Bei Alfred Schmela hat der 25-jährige Lueg 1964 seine erste Einzelausstellung. Er zeigt Bilder von Fußballern und Boxern, unter anderem zwei isolierte Abwehrspieler (einer mit Rückennummer 4) als „Die Verlierer“. Ihren ersten Auftritt hatten sie im Stadion, dann als schwarz-weißes Zeitungsfoto und im dritten Anlauf als trauriges 115 auf 149 Zentimeter großes Bild in Plakafarben. Diese vergleichsweise günstige Kaseinfarbe für „angewandte Graphik“ trocknet schnell, garantiert das „flache“ Erscheinungsbild. Das ist unbedingt erwünscht, kann doch nach den „Matière première“-Schlachten des Informel, eine neue Kunst nur im überdeutlich sichtbaren Gegenteil bestehen. Unser Bild „Fußballer“, 1964, ist als das Spitzenbild der Serie schnell ausgemacht und bereits kurze Zeit später in Rudolf Jährlings Galerie Parnass zu sehen, ebenfalls eine Topadresse für die ganz heiße Kunst der Gegenwart. Der „Zweier“, ein Abwehrspieler, der „Zehner“ noch heute der Spielmacher. Die Avantgarde von hinten. Ein Spiel ohne Ball. Der Blick „straight“ in die Weite gerichtet. Der Süden ist blau, das Spielfeld seltsam weiß. Januar, Februar 1964 – Rasen im Schnee? Soviel Illusion muss sein. Das Bild, umgehend erworben vom äußerst progressiv agierenden Sammlerpaar Stella und Gustav Adolf Baum aus Wuppertal, wird schnell zum „Signature Piece“. Konrad Lueg ist umtriebig, viel unterwegs, kennt viele, sieht mehr als andere und gilt bald als gesetzt, wenn es um Nachwuchstalente im Rheinland geht. Die Fußballer werden für die Ausstellung „Figurationen“ im Württembergischen Kunstverein 1967 ausgewählt – die maßgebliche Schau für die aktuelle Kunst in Deutschland – und wird damit zu genau dem Bild, das die anderen Künstlerinnen und Künstler mit Lueg verbinden. Eine neue Generation. Alles ist möglich, alles ist offen.

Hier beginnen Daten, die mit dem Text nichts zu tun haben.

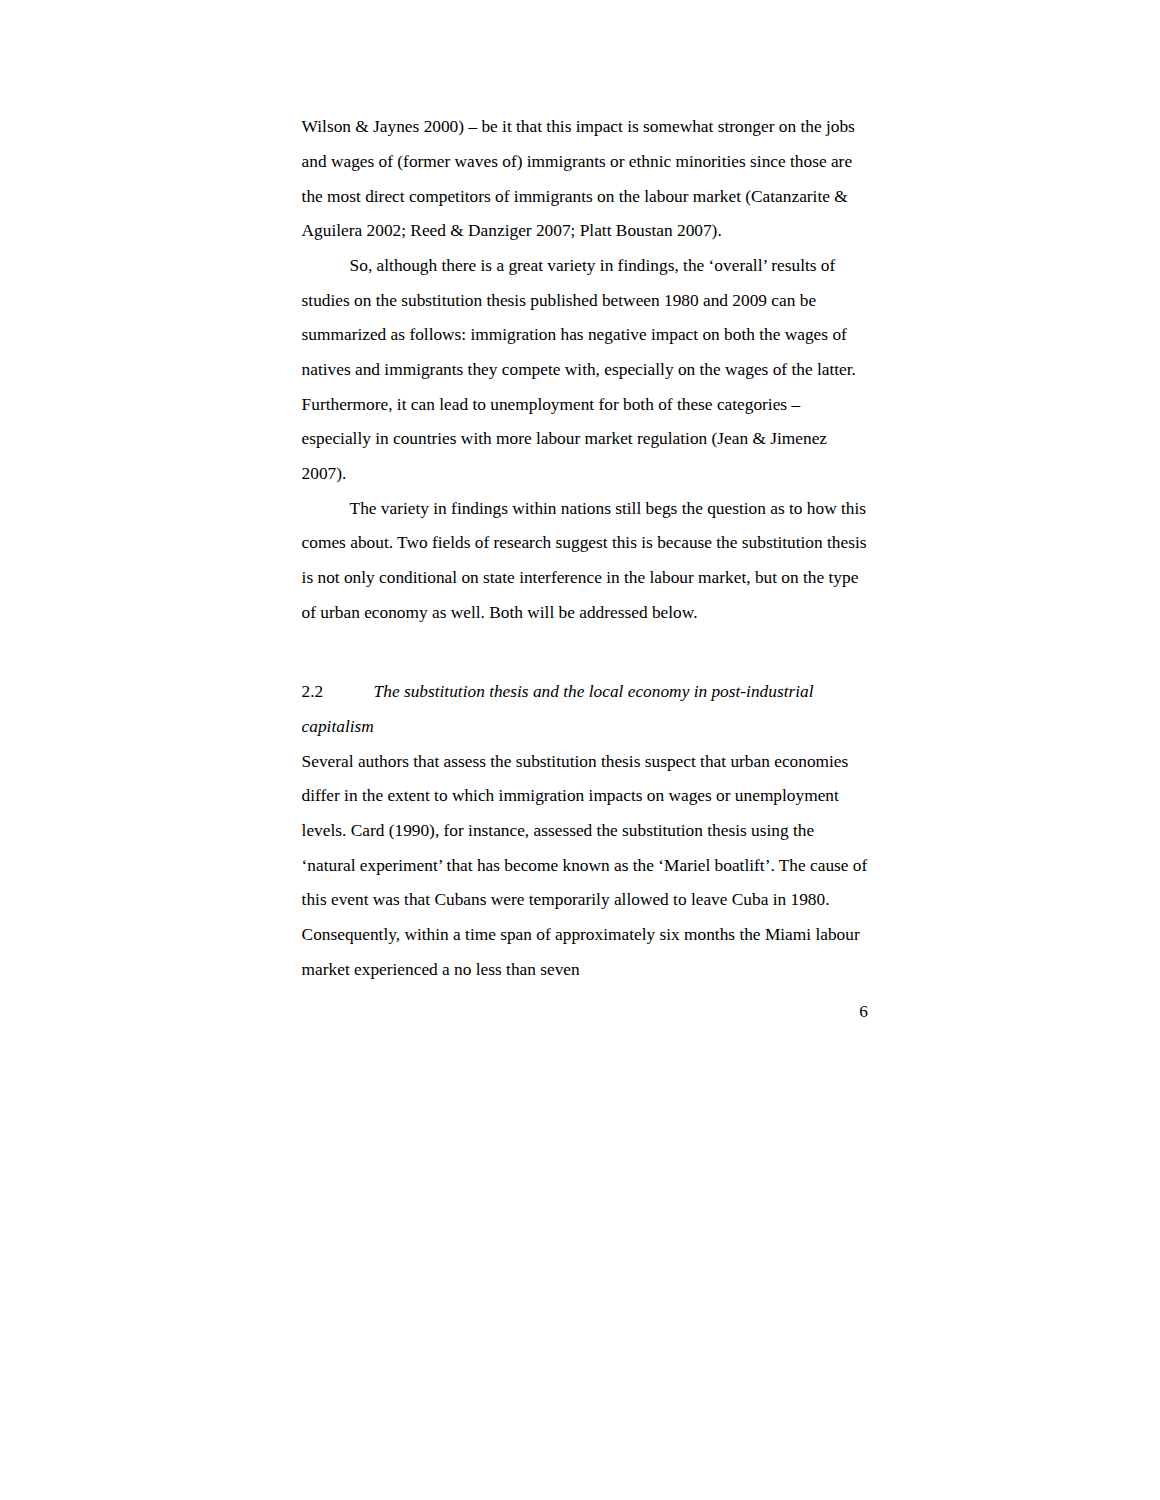Wilson & Jaynes 2000) – be it that this impact is somewhat stronger on the jobs and wages of (former waves of) immigrants or ethnic minorities since those are the most direct competitors of immigrants on the labour market (Catanzarite & Aguilera 2002; Reed & Danziger 2007; Platt Boustan 2007).
So, although there is a great variety in findings, the ‘overall’ results of studies on the substitution thesis published between 1980 and 2009 can be summarized as follows: immigration has negative impact on both the wages of natives and immigrants they compete with, especially on the wages of the latter. Furthermore, it can lead to unemployment for both of these categories – especially in countries with more labour market regulation (Jean & Jimenez 2007).
The variety in findings within nations still begs the question as to how this comes about. Two fields of research suggest this is because the substitution thesis is not only conditional on state interference in the labour market, but on the type of urban economy as well. Both will be addressed below.
2.2 The substitution thesis and the local economy in post-industrial capitalism
Several authors that assess the substitution thesis suspect that urban economies differ in the extent to which immigration impacts on wages or unemployment levels. Card (1990), for instance, assessed the substitution thesis using the ‘natural experiment’ that has become known as the ‘Mariel boatlift’. The cause of this event was that Cubans were temporarily allowed to leave Cuba in 1980. Consequently, within a time span of approximately six months the Miami labour market experienced a no less than seven
6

Als Martina Weinhart und Max Hollein 2014 mit der Ausstellung „German Pop“ in der Frankfurter Schirn Kunsthalle eine „deutsche Pop-Art“ als eigenwillige Spielvariante eines inzwischen als „internationales Phänomen“ erkannten Stilpluralismus in die Kunstgeschichte einschreiben, sind es die Boxer von Konrad Lueg, die den Plafond für die Typografie des Covers bilden.
Konrad Lueg „als Maler“ war nicht angetreten, um unreflektierten Optimismus zu produzieren. Sein künstlerisches Werk war von Beginn an konzeptuell in der Anlage. Es „endet“ mit einer Patentanmeldung für Schattenbilder von Besuchern einer Ausstellung – nur für Minuten sichtbar, dann verloren. Dass Konrad Lueg als Konrad Fischer einer der wichtigsten und einflussreichsten Galeristen für die Kunst der 1970er und 1980er Jahre werden sollte, ist eine andere Geschichte. [AH]



78
Konrad Lueg
Fußballer, 1964.
Kasein auf Leinwand
Schätzung:
€ 180.000
Ergebnis:
€ 262.500

(inklusive Aufgeld)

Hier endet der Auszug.